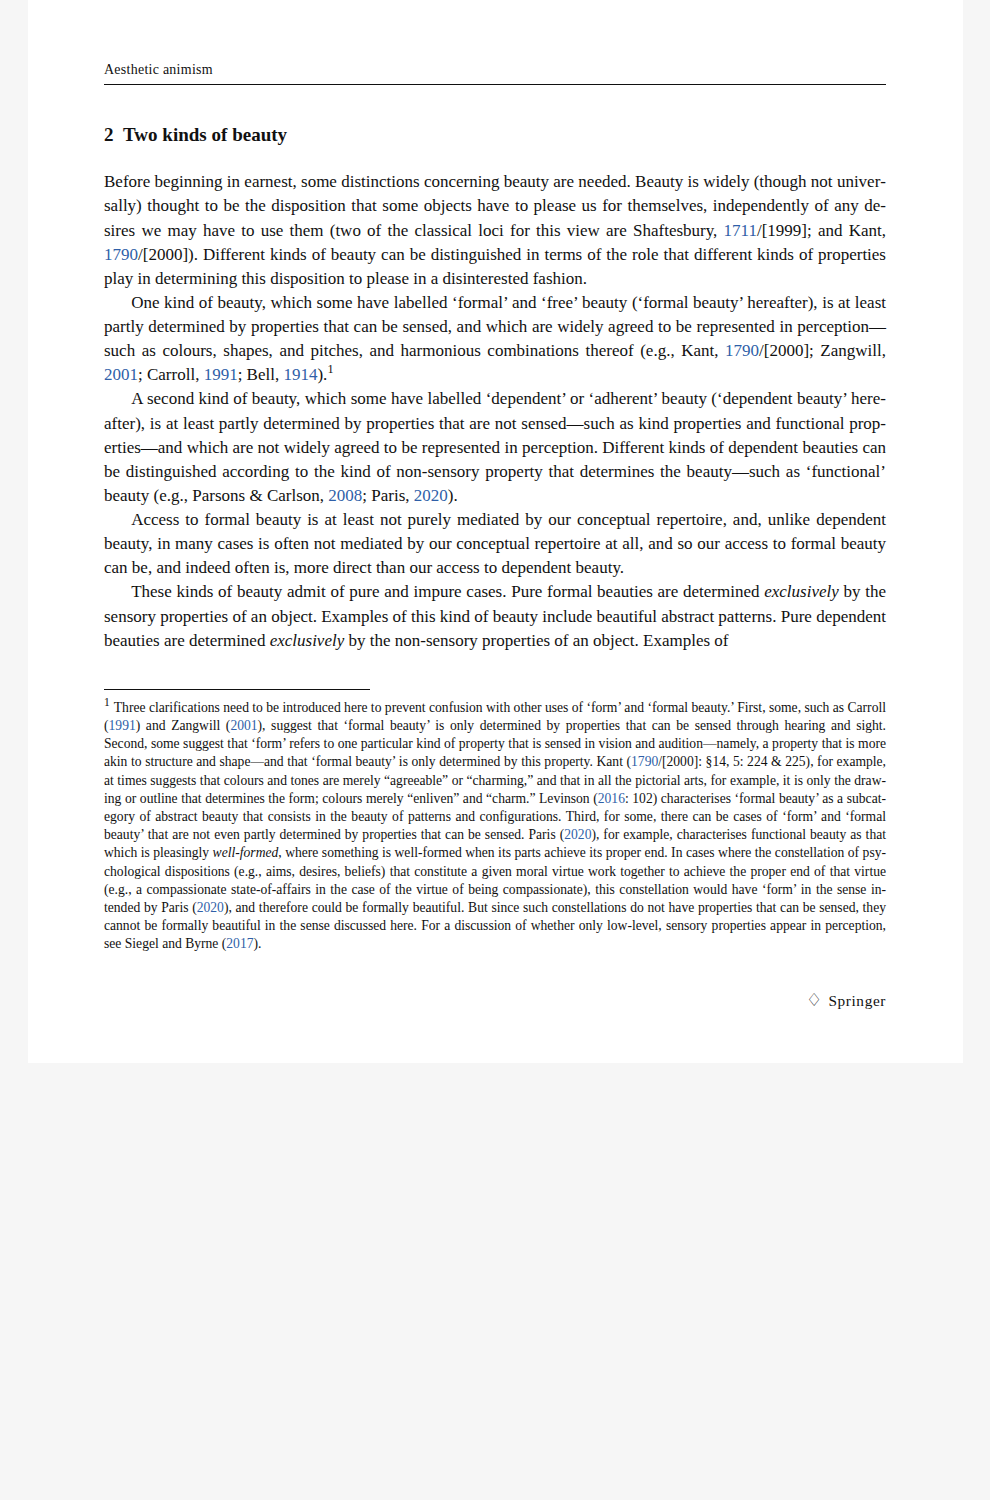Aesthetic animism
2 Two kinds of beauty
Before beginning in earnest, some distinctions concerning beauty are needed. Beauty is widely (though not universally) thought to be the disposition that some objects have to please us for themselves, independently of any desires we may have to use them (two of the classical loci for this view are Shaftesbury, 1711/[1999]; and Kant, 1790/[2000]). Different kinds of beauty can be distinguished in terms of the role that different kinds of properties play in determining this disposition to please in a disinterested fashion.
One kind of beauty, which some have labelled ‘formal’ and ‘free’ beauty (‘formal beauty’ hereafter), is at least partly determined by properties that can be sensed, and which are widely agreed to be represented in perception—such as colours, shapes, and pitches, and harmonious combinations thereof (e.g., Kant, 1790/[2000]; Zangwill, 2001; Carroll, 1991; Bell, 1914).1
A second kind of beauty, which some have labelled ‘dependent’ or ‘adherent’ beauty (‘dependent beauty’ hereafter), is at least partly determined by properties that are not sensed—such as kind properties and functional properties—and which are not widely agreed to be represented in perception. Different kinds of dependent beauties can be distinguished according to the kind of non-sensory property that determines the beauty—such as ‘functional’ beauty (e.g., Parsons & Carlson, 2008; Paris, 2020).
Access to formal beauty is at least not purely mediated by our conceptual repertoire, and, unlike dependent beauty, in many cases is often not mediated by our conceptual repertoire at all, and so our access to formal beauty can be, and indeed often is, more direct than our access to dependent beauty.
These kinds of beauty admit of pure and impure cases. Pure formal beauties are determined exclusively by the sensory properties of an object. Examples of this kind of beauty include beautiful abstract patterns. Pure dependent beauties are determined exclusively by the non-sensory properties of an object. Examples of
1Three clarifications need to be introduced here to prevent confusion with other uses of ‘form’ and ‘formal beauty.’ First, some, such as Carroll (1991) and Zangwill (2001), suggest that ‘formal beauty’ is only determined by properties that can be sensed through hearing and sight. Second, some suggest that ‘form’ refers to one particular kind of property that is sensed in vision and audition—namely, a property that is more akin to structure and shape—and that ‘formal beauty’ is only determined by this property. Kant (1790/[2000]: §14, 5: 224 & 225), for example, at times suggests that colours and tones are merely “agreeable” or “charming,” and that in all the pictorial arts, for example, it is only the drawing or outline that determines the form; colours merely “enliven” and “charm.” Levinson (2016: 102) characterises ‘formal beauty’ as a subcategory of abstract beauty that consists in the beauty of patterns and configurations. Third, for some, there can be cases of ‘form’ and ‘formal beauty’ that are not even partly determined by properties that can be sensed. Paris (2020), for example, characterises functional beauty as that which is pleasingly well-formed, where something is well-formed when its parts achieve its proper end. In cases where the constellation of psychological dispositions (e.g., aims, desires, beliefs) that constitute a given moral virtue work together to achieve the proper end of that virtue (e.g., a compassionate state-of-affairs in the case of the virtue of being compassionate), this constellation would have ‘form’ in the sense intended by Paris (2020), and therefore could be formally beautiful. But since such constellations do not have properties that can be sensed, they cannot be formally beautiful in the sense discussed here. For a discussion of whether only low-level, sensory properties appear in perception, see Siegel and Byrne (2017).
♢ Springer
........
## Directions
Each record above must be retyped exactly, minus its pictures.

## Exercise output
Aesthetic animism
2 Two kinds of beauty
Before beginning in earnest, some distinctions concerning beauty are needed. Beauty is widely (though not universally) thought to be the disposition that some objects have to please us for themselves, independently of any desires we may have to use them (two of the classical loci for this view are Shaftesbury, 1711/[1999]; and Kant, 1790/[2000]). Different kinds of beauty can be distinguished in terms of the role that different kinds of properties play in determining this disposition to please in a disinterested fashion.
One kind of beauty, which some have labelled ‘formal’ and ‘free’ beauty (‘formal beauty’ hereafter), is at least partly determined by properties that can be sensed, and which are widely agreed to be represented in perception—such as colours, shapes, and pitches, and harmonious combinations thereof (e.g., Kant, 1790/[2000]; Zangwill, 2001; Carroll, 1991; Bell, 1914).1
A second kind of beauty, which some have labelled ‘dependent’ or ‘adherent’ beauty (‘dependent beauty’ hereafter), is at least partly determined by properties that are not sensed—such as kind properties and functional properties—and which are not widely agreed to be represented in perception. Different kinds of dependent beauties can be distinguished according to the kind of non-sensory property that determines the beauty—such as ‘functional’ beauty (e.g., Parsons & Carlson, 2008; Paris, 2020).
Access to formal beauty is at least not purely mediated by our conceptual repertoire, and, unlike dependent beauty, in many cases is often not mediated by our conceptual repertoire at all, and so our access to formal beauty can be, and indeed often is, more direct than our access to dependent beauty.
These kinds of beauty admit of pure and impure cases. Pure formal beauties are determined exclusively by the sensory properties of an object. Examples of this kind of beauty include beautiful abstract patterns. Pure dependent beauties are determined exclusively by the non-sensory properties of an object. Examples of
1Three clarifications need to be introduced here to prevent confusion with other uses of ‘form’ and ‘formal beauty.’ First, some, such as Carroll (1991) and Zangwill (2001), suggest that ‘formal beauty’ is only determined by properties that can be sensed through hearing and sight. Second, some suggest that ‘form’ refers to one particular kind of property that is sensed in vision and audition—namely, a property that is more akin to structure and shape—and that ‘formal beauty’ is only determined by this property. Kant (1790/[2000]: §14, 5: 224 & 225), for example, at times suggests that colours and tones are merely “agreeable” or “charming,” and that in all the pictorial arts, for example, it is only the drawing or outline that determines the form; colours merely “enliven” and “charm.” Levinson (2016: 102) characterises ‘formal beauty’ as a subcategory of abstract beauty that consists in the beauty of patterns and configurations. Third, for some, there can be cases of ‘form’ and ‘formal beauty’ that are not even partly determined by properties that can be sensed. Paris (2020), for example, characterises functional beauty as that which is pleasingly well-formed, where something is well-formed when its parts achieve its proper end. In cases where the constellation of psychological dispositions (e.g., aims, desires, beliefs) that constitute a given moral virtue work together to achieve the proper end of that virtue (e.g., a compassionate state-of-affairs in the case of the virtue of being compassionate), this constellation would have ‘form’ in the sense intended by Paris (2020), and therefore could be formally beautiful. But since such constellations do not have properties that can be sensed, they cannot be formally beautiful in the sense discussed here. For a discussion of whether only low-level, sensory properties appear in perception, see Siegel and Byrne (2017).
♢ Springer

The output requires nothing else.